[The data Boundary: Start]
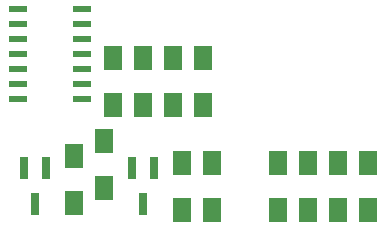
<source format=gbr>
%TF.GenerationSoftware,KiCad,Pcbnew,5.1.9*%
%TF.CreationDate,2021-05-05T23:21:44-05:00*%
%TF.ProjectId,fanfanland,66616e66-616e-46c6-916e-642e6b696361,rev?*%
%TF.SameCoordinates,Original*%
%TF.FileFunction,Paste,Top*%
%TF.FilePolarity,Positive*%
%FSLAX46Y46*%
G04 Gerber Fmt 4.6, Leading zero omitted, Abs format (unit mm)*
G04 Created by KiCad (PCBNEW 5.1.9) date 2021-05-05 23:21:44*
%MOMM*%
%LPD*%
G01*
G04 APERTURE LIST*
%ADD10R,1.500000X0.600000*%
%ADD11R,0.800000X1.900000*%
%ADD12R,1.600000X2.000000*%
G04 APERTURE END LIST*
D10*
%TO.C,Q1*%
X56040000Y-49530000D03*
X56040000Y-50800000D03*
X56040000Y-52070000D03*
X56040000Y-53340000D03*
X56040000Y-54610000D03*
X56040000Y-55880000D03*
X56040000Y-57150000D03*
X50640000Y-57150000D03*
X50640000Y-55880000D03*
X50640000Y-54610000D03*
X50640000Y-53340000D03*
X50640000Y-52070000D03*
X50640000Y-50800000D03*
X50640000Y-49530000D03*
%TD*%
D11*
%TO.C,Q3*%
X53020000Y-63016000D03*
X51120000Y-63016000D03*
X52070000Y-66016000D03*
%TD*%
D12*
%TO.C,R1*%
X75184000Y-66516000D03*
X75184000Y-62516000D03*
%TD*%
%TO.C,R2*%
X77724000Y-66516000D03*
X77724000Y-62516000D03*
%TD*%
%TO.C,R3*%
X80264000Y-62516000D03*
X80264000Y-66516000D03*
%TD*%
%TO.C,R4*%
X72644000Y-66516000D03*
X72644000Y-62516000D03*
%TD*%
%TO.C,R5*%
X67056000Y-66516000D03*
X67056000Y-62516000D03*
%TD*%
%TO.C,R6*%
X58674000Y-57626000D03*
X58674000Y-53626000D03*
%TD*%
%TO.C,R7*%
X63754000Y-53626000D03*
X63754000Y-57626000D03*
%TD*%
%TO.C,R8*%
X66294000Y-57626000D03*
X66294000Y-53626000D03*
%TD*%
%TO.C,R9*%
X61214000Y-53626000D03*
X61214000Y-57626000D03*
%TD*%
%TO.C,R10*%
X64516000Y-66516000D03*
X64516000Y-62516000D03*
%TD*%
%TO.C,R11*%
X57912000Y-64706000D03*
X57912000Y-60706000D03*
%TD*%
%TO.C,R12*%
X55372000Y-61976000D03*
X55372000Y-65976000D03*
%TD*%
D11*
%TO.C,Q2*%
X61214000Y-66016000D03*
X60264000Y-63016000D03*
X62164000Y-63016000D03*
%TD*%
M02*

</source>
[The data Boundary: End]
[The data Boundary: Start]
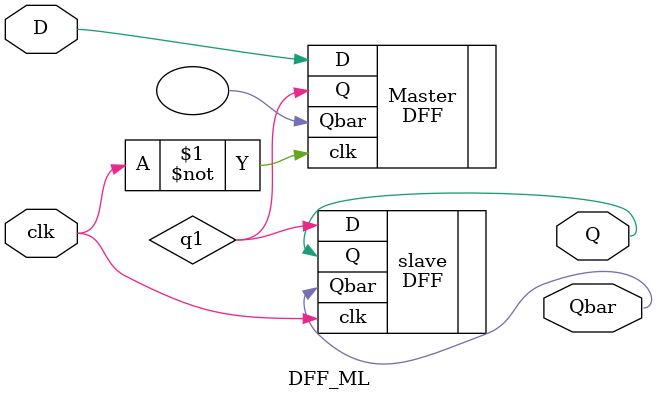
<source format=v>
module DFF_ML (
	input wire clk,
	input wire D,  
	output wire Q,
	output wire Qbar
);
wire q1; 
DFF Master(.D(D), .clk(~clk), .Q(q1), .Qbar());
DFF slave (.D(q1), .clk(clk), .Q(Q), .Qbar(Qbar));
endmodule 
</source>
[The data Boundary: End]
[The data Boundary: Start]
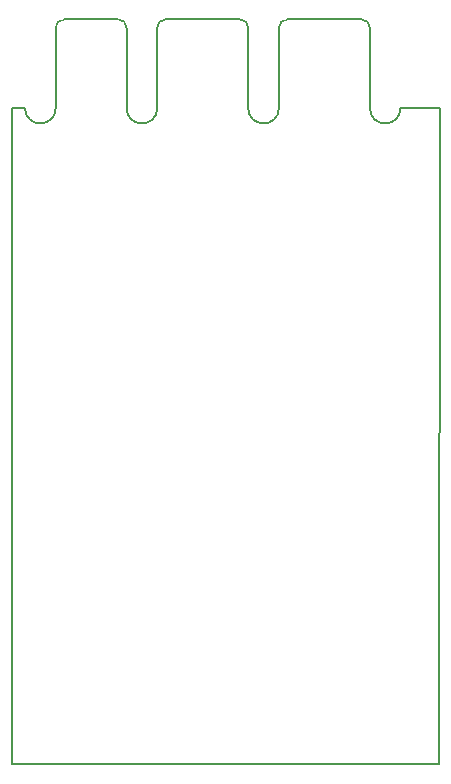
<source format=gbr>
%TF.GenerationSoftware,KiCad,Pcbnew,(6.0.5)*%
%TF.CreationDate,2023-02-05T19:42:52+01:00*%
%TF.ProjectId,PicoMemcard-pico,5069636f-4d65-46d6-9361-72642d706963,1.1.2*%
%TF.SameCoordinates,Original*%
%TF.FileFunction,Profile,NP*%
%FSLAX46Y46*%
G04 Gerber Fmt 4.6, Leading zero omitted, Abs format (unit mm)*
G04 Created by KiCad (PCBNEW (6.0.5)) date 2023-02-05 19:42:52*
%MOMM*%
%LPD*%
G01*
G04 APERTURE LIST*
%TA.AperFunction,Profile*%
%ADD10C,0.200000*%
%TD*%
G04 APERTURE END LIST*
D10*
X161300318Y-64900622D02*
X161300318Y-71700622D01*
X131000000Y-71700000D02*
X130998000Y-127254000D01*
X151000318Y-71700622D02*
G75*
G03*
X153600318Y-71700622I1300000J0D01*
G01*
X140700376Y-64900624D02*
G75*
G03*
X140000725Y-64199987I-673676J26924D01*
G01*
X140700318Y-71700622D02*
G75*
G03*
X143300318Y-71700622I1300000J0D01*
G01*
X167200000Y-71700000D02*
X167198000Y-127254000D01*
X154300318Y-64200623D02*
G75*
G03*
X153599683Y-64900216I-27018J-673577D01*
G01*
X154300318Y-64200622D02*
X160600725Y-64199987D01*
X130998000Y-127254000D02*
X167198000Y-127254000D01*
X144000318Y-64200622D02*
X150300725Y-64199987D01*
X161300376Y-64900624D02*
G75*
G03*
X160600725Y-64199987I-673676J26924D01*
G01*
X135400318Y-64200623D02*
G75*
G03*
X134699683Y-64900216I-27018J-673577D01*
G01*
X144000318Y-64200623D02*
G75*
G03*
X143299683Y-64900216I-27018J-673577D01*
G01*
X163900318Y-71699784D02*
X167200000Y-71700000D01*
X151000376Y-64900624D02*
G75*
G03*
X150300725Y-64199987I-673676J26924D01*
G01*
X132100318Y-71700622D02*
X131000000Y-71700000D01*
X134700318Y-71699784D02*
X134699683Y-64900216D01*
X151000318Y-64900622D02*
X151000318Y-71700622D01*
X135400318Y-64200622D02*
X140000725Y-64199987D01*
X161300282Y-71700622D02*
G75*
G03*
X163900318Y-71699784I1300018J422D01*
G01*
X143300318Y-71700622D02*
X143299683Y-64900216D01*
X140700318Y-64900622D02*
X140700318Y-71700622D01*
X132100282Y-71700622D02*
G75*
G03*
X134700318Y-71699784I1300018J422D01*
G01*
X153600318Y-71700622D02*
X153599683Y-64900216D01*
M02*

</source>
[The data Boundary: End]
Identify each line in the records above containing the word "SameCoordinates"; copy those lines.

* _Answer area_:
%TF.SameCoordinates,Original*%
%TF.SameCoordinates,Original*%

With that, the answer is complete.